Projection is done with a nn.Linear layer that maps from d_model to vocab_size. Finally, log_softmax converts it into a probability distribution. I’ve used a config class as a method to instantiate my transformer class. The values have been set to whatever the paper mentioned. Here is the implementation of the final Transformer:
@dataclass
class TransformerConfig:
d_model: int = 512
vocab_size_src: int = 30000
vocab_size_tgt: int = 30000
num_layers: int = 6
num_heads: int = 8
d_ff: int = 2048
dropout: float = 0.1
max_len: int = 5000
class Transformer(nn.Module):
def __init__(self, cfg: TransformerConfig) -> None:
super().__init__()
self.input_scaled_emb = ScaledEmbedding(cfg.d_model, cfg.vocab_size_src)
self.output_scaled_emb = ScaledEmbedding(cfg.d_model, cfg.vocab_size_tgt)
self.input_pos_enc = PositionalEncoding(cfg.d_model, cfg.max_len)
self.output_pos_enc = PositionalEncoding(cfg.d_model, cfg.max_len)
self.encoder = Encoder(
cfg.d_model,
cfg.vocab_size_src,
cfg.max_len,
cfg.num_heads,
cfg.d_ff,
cfg.num_layers,
cfg.dropout,
)
self.decoder = Decoder(
cfg.d_model,
cfg.vocab_size_tgt,
cfg.max_len,
cfg.num_heads,
cfg.d_ff,
cfg.num_layers,
cfg.dropout,
)
self.input_emb_dropout = nn.Dropout(0.1)
self.output_emb_dropout = nn.Dropout(0.1)
self.projection_linear = nn.Linear(cfg.d_model, cfg.vocab_size_tgt)
def encode(self, x: torch.Tensor, mask: torch.Tensor | None) -> torch.Tensor:
x = self.input_scaled_emb(x) # (batch_size, seq_len, d_model)
x = self.input_pos_enc(x) # (batch_size, seq_len, d_model)
x = self.input_emb_dropout(x)
x = self.encoder(x, mask) # (batch_size, seq_len, d_model)
return x
def decode(
self,
x: torch.Tensor,
encoder_output: torch.Tensor,
src_mask: torch.Tensor | None,
tgt_mask: torch.Tensor | None,
) -> torch.Tensor:
x = self.output_scaled_emb(x) # (batch_size, seq_len, d_model)

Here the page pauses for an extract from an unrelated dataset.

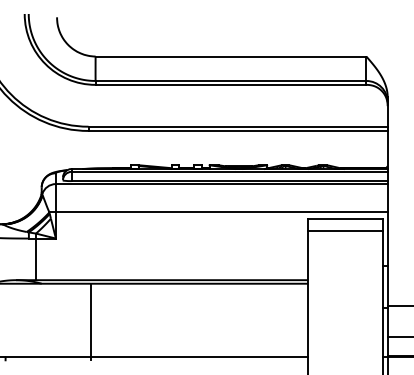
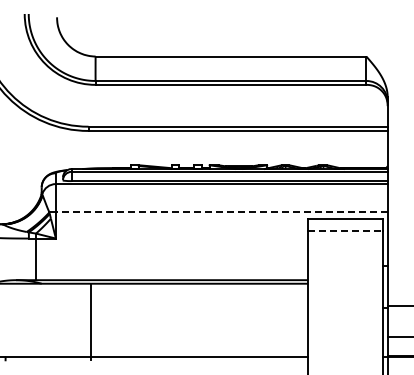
line at (221, 212): solid -> dashed
line at (345, 231): solid -> dashed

x = self.output_pos_enc(x) # (batch_size, seq_len, d_model)
x = self.output_emb_dropout(x)
x = self.decoder(
x, encoder_output, src_mask, tgt_mask
) # (batch_size, seq_len, d_model)
return x
def project(self, x: torch.Tensor) -> torch.Tensor:
x = self.projection_linear(x) # (batch_size, seq_len, vocab_size)
x = torch.log_softmax(x, dim=-1) # (batch_size, seq_len, vocab_size)
return x
That concludes this blog post. Might be updated soon with results after training on a real dataset. Feel free to comment, and correct any mistakes I have made.